Making a database call is an expensive operation. It involves opening a connection to the database, and the SQL query passed through this connection to the database is parsed, optimized, and then finally executed.
The process of opening a new connection to the database takes a significant amount of time and space. If we keep on opening new connections every time for each new request to our application, it would take a lot of time to send the response back and would also exceed our memory resources. To solve this problem, we use some connection pooling mechanisms to open/close, reuse and maintain connections to the database. Spring Boot by default uses HikariCP, which is a connection pooling tool. This means that the web application doesn’t have to face any delay in serving response due to managing database connections.
So that’s one problem solved. But what if you’ve written a SQL query that is not fast enough, or you’re hitting the database with multiple SQL queries, that otherwise could have been grouped?
We’ll discuss a similar problem statement and look at how we can solve it.
Problem Statement #
Suppose we’ve got a requirement where we need to fetch data on the basis of some conditions. Have a look at this part of an API request body:
{
"current_status": "F, C"
}
We need to fetch the count of enquiries from the cm_enquiry
table for each creator_id
. We want the count as per our current_status
value. Like the count for “F”, the count for “C” and so on.
The naive solution would be to write separate SQL queries for them.
select creator_id, count(*)
from cm_enquiry
where current_status = 'F'
group by creator_id;
select creator_id, count(*)
from cm_enquiry
where current_status = 'C'
group by creator_id;
We might have more current_status
values passed in the request. And, if we continue hitting the database with such queries that fetch data on the basis of only one current_status
value at a time then it would take a lot of time to finish the process of executing all of those queries and sending back the response.
We should write a query that can fetch all the required data at once.
Solution #
Let’s consider this below query. It is a single query that can fetch all the required data at once.
select creator_id, current_status, count(*)
from cm_enquiry
where current_status in ('F', 'C')
group by creator_id, current_status;
If you look carefully at the result, the creator_id
is getting printed for every current_status
value. Also, if you think about the code (say in Java) to parse this result table, it would be messy.
A much better solution is to use the Pivot Tables technique. This technique transforms the table data from rows to columns. The below query implements it.
select creator_id,
count(if(current_status = 'F', 1, null)) as 'F',
count(if(current_status = 'C', 1, null)) as 'C'
from cm_enquiry
group by creator_id;
This query scans each row in the table and if the condition inside the count
function gets satisfied then the if
function returns 1 otherwise null. So for every satisfied condition, the count gets incremented by 1. All the count data gets displayed under specific columns.

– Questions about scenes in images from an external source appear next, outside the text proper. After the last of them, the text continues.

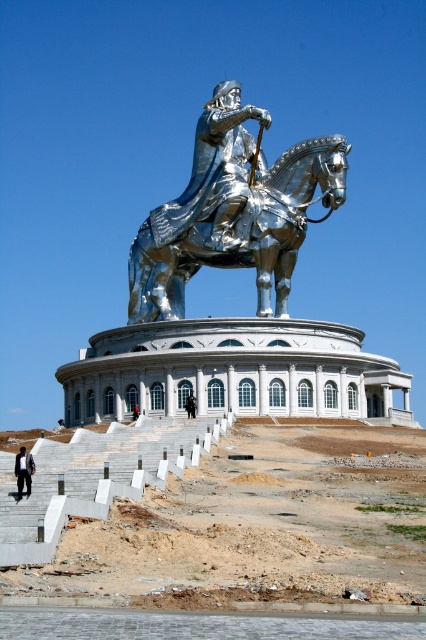
Question: Can you confirm if shiny chrome horse at center is positioned below brushed metal helmet at upper center?

Choices:
 (A) yes
 (B) no

Answer: (B)

Question: Which point appears closest to the camera in this image?

Choices:
 (A) (290, 166)
 (B) (213, 349)
 (C) (189, 416)

Answer: (C)

Question: Is shiny chrome horse at center smaller than brushed metal helmet at upper center?

Choices:
 (A) yes
 (B) no

Answer: (B)

Question: Based on their relative distances, which object is nearer to the black suit at lower left?

Choices:
 (A) white marble palace at center
 (B) shiny chrome horse at center
 (C) dark brown leather coat at center
 (D) brushed metal helmet at upper center

Answer: (A)

Question: Is shiny chrome horse at center above black suit at lower left?

Choices:
 (A) yes
 (B) no

Answer: (A)

Question: Based on their relative distances, which object is nearer to the dark brown leather coat at center?

Choices:
 (A) black suit at lower left
 (B) shiny chrome horse at center
 (C) white marble palace at center
 (D) brushed metal helmet at upper center

Answer: (D)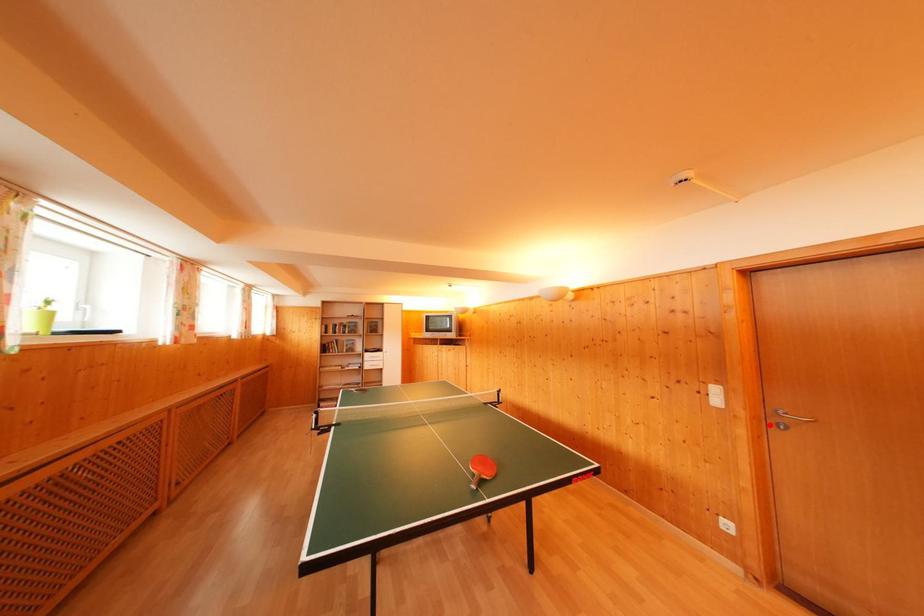
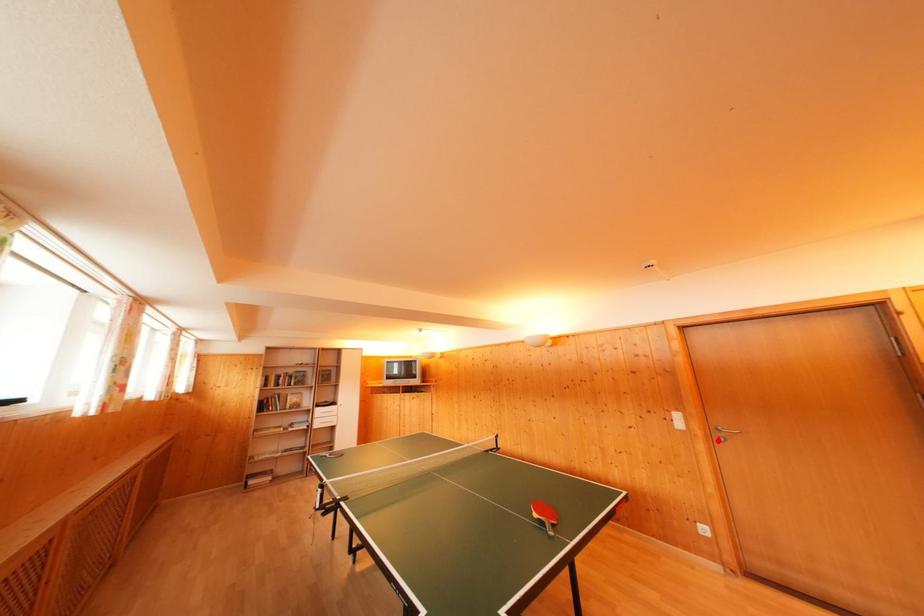
Consider the image. I am providing you with two images of the same scene from different viewpoints. A red point is marked on the first image and another point is marked on the second image. Is the red point in image1 aligned with the point shown in image2?

Yes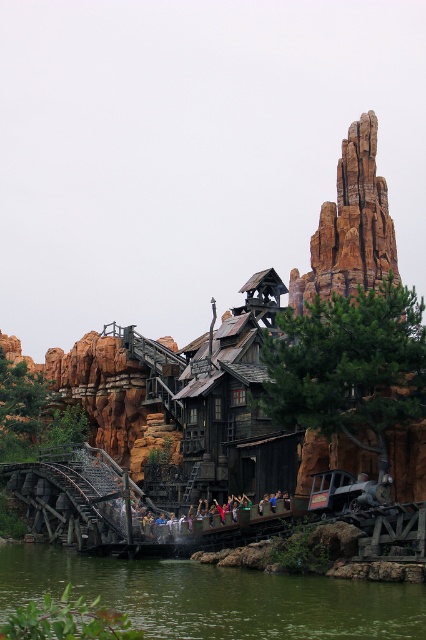
Does wooden roller coaster at center appear under green water at lower center?

No, wooden roller coaster at center is not below green water at lower center.

Is wooden roller coaster at center further to the viewer compared to green water at lower center?

Yes, wooden roller coaster at center is behind green water at lower center.

Does point (357, 180) come in front of point (268, 602)?

No, it is not.

I want to click on wooden roller coaster at center, so (213, 412).

Who is more distant from viewer, (210, 381) or (342, 164)?

Point (342, 164)

From the picture: Is wooden roller coaster at center thinner than rustic stone rock formation at upper right?

In fact, wooden roller coaster at center might be wider than rustic stone rock formation at upper right.

Is point (66, 541) farther from camera compared to point (322, 257)?

No, (66, 541) is closer to viewer.

I want to click on wooden roller coaster at center, so click(213, 412).

Between point (247, 349) and point (129, 516), which one is positioned in front?

Point (129, 516) is more forward.

Is wooden roller coaster at center bigger than multicolored fabric boat at center?

Yes.

Locate an element on the screen. The image size is (426, 640). wooden roller coaster at center is located at coordinates (213, 412).

Identify the location of wooden roller coaster at center. The width and height of the screenshot is (426, 640). (213, 412).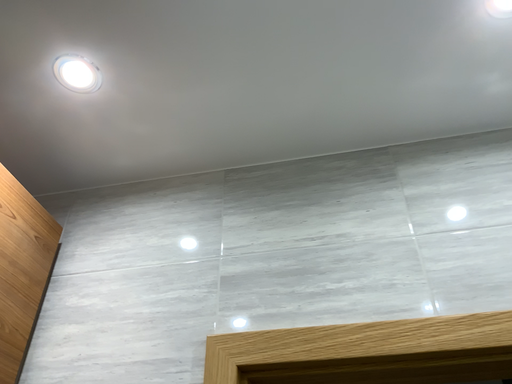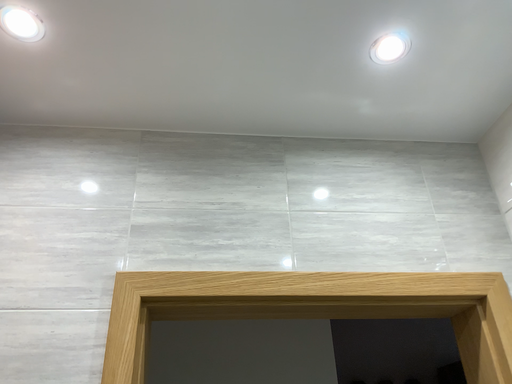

We could have also used the sum
function instead of the count
function.
select creator_id,
sum(if(current_status = 'F', 1, 0)) as 'F',
sum(if(current_status = 'C', 1, 0)) as 'C'
from cm_enquiry
group by creator_id;
Here the sum
function would add 1 when the condition gets satisfied, otherwise 0.
The Pivot Tables technique made the SQL result table look cleaner and easier to parse. This way we can reduce the number of calls to the database and hence optimize the performance of our application.
[This article mention the frameworks and tools that I’ve used in my project. One doesn’t need to have prior knowledge about them to understand this article. The only prerequisite to this article is to know SQL.]